After James Cameron’s Avatar tore the box office a new one in December of 2009, the number one takeaway the rest of the industry managed to gather from the lavish sci-fi blockbuster was that a 3D surcharge was the easiest way to wring extra cash out of audiences, which directly influenced the horrendous post-conversion that rendered Louis Leterrier’s Clash of the Titans incomprehensible at points.
Tim Burton’s Alice in Wonderland was hastily given an added dimension (much to Cameron’s chagrin) and ended up earning over a billion dollars, and with Clash releasing less than a month later, it was inevitable that Warner Bros. would be hoping to reap the same rewards. As expected, the mythological epic hauled in almost $500 million, but the hurried 3D was absolutely savaged.
In fact, the harshest critic was Leterrier himself, who described the process as being “famously rushed and famously horrible”, and even admitted that “it was just a gimmick to steal money from the audience”. The filmmaker may have been underselling it slightly even at that, because a dozen years later and Clash still ranks as one of the single worst post-converted cash-grabs to emerge in the post-Avatar era, which is no mean feat when 3D was slapped onto so many movies that didn’t need it.
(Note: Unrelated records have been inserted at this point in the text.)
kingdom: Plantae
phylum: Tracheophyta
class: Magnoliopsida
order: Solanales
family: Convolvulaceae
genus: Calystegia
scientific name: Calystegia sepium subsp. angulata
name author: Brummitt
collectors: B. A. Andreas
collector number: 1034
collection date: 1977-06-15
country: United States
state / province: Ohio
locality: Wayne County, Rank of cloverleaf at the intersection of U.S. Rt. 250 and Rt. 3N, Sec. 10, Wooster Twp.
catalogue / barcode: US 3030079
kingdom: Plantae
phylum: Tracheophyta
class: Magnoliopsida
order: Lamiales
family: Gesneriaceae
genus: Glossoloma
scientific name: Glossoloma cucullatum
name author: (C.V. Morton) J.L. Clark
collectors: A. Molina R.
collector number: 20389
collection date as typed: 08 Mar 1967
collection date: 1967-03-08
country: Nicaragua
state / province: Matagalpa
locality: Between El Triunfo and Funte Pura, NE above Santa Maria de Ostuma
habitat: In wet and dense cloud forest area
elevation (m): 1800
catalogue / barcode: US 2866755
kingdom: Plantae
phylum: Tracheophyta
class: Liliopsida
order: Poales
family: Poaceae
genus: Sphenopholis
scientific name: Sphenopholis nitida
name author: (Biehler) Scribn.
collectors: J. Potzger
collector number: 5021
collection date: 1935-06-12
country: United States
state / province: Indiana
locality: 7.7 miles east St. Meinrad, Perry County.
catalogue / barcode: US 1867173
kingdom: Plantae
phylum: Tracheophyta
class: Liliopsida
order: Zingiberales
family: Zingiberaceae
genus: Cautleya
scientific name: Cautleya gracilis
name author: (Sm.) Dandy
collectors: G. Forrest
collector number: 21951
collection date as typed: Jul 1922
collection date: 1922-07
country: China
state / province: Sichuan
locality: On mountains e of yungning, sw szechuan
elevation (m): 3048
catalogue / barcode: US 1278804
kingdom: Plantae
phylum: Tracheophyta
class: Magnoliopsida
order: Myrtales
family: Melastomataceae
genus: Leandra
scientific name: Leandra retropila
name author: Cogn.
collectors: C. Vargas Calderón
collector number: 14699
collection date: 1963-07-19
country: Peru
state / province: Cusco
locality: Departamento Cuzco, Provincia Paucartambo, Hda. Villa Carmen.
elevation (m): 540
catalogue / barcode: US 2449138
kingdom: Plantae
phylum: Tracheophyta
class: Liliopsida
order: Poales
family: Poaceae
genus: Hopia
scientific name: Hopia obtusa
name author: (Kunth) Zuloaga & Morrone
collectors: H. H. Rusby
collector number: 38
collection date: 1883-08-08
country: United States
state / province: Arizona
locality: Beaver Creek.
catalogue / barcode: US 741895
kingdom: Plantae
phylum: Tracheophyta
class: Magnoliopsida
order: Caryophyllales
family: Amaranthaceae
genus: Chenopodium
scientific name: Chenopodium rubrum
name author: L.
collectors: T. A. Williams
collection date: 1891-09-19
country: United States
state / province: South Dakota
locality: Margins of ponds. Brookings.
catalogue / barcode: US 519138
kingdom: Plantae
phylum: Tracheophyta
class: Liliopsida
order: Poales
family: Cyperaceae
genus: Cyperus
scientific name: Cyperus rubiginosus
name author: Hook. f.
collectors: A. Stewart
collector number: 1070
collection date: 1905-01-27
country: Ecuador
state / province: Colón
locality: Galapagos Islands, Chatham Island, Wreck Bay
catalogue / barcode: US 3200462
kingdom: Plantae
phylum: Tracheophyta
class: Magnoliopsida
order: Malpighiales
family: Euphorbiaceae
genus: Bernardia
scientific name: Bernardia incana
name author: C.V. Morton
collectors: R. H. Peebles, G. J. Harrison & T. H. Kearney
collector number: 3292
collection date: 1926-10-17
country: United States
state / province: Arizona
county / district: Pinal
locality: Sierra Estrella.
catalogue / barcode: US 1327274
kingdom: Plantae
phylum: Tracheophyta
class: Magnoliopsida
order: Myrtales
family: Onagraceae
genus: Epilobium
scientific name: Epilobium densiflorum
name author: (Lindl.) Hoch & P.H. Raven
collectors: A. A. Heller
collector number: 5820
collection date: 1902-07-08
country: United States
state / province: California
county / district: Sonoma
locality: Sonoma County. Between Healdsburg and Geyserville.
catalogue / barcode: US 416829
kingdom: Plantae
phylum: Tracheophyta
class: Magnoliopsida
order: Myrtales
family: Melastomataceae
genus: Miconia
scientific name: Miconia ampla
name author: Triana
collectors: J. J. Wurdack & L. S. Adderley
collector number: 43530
Thankfully, streaming the sword-and-sandals story at home eliminates the need to put yourself through the awful experience all again, which may be why the film has been charging up the streaming charts this week. As per FlixPatrol, Clash of the Titans is currently the 10th most-watched title among HBO Max subscribers in the United States, who don’t have to suffer through unnecessary dimensionality for their troubles.